Volatile Oil Reservoirs

If all gas in reservoirs was methane and all oil was decane and heavier, the PVT properties of the reservoir fluids would be quite simple because the quantities of oil and gas obtained from a mixture of the two would be almost independent of the temperatures, the pressures, and the type of the gas liberation process by which the two are separated. Low volatility crudes approach this behavior, which is approximately indicated by reservoir temperatures below 150°F, solution gas-oil ratios below 500 SCF/STB, and stock-tank gravities below 35 °API. Because the propane, butane, and pentane content of these fluids is low, the volatility is low.

For the conditions listed previously, but not too far above the approximate limits of low volatility fluids, satisfactory PVT data for material balance use are obtained by combining separator tests at appropriate temperatures and pressures with the flash and differential tests according to the procedure discussed in the previous section. Although this procedure is satisfactory for fluids of moderate volatility, it becomes less satisfactory as the volatility increases; more complicated, extensive, and precise laboratory tests are necessary to provide PVT data that are realistic in the application, particularly to reservoirs of the depletion type.

With present-day deeper drilling, many reservoirs of higher volatility are being discovered that include the gas-condensate reservoirs. The volatility is higher because of the higher reservoir temperatures at depth, approaching 500°F in some cases, and also because of the composition of the fluids, which are high in propane through decane. The volatile oil reservoir is recognized as a type intermediate in volatility between the moderately volatile reservoir and the gas-condensate reservoir. Jacoby and Berry have approximately defined the volatile type of reservoir as one containing relatively large proportions of ethane through decane at a reservoir temperature near or above 250°F, with a high formation volume factor and stock-tank oil gravity above 45 °API.⁹ The fluid of the Elk City Field, Oklahoma, is an example. The reservoir fluid at the initial pressure of 4364 psia and reservoir temperature of 180°F had a formation volume factor of 2.624 bbl/STB and a solution gas-oil ratio of 2821 SCF/STB, both relative to production through a single separator operating at 50 psig and 60°F. The stock-tank gravity was 51.4 °API for these separator conditions. Cook, Spencer, and Bobrowski described the Elk City Field and a technique for predicting recovery by depletion drive performance.¹⁰ Reudelhuber and Hinds and Jacoby and Berry also described somewhat similar laboratory techniques and prediction methods for the depletion drive performance of these volatile oil reservoirs.^11,9 The methods are similar to those used for gas-condensate reservoirs.

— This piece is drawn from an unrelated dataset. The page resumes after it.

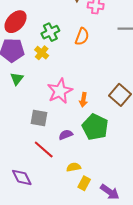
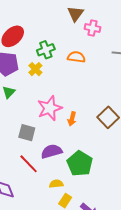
orange semicircle: (82, 37) -> (76, 57), turned -108
green pentagon: (95, 127) -> (80, 163), moved
purple semicircle: (66, 135) -> (52, 151), size x1.5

A typical laboratory method of estimating the recovery from volatile reservoirs is as follows. Samples of primary separator gas and liquid are obtained and analyzed for composition. With these compositions and a knowledge of separator gas and oil flow rates, the reservoir fluid composition can be calculated. Also, by recombining the separator fluids in the appropriate ratio, a reservoir fluid sample can be obtained. This reservoir fluid sample is placed in a PVT cell and brought to reservoir temperature and pressure. At this point, several tests are conducted. A constant composition expansion is performed to determine relative volume data. These data are the flash liberation volume data listed in Table 7.3. On a separate reservoir sample, a constant volume expansion is performed while the volumes and compositions of the produced phases are monitored. The produced phases are passed through a separator system that simulates the surface facilities. By expanding the original reservoir fluid from the initial reservoir pressure down to an abandonment pressure, the actual production process from the reservoir is simulated. Using the data from the laboratory expansion, the field production can be estimated with a procedure similar to the one used in Example 5.3 to predict performance from a gas-condensate reservoir.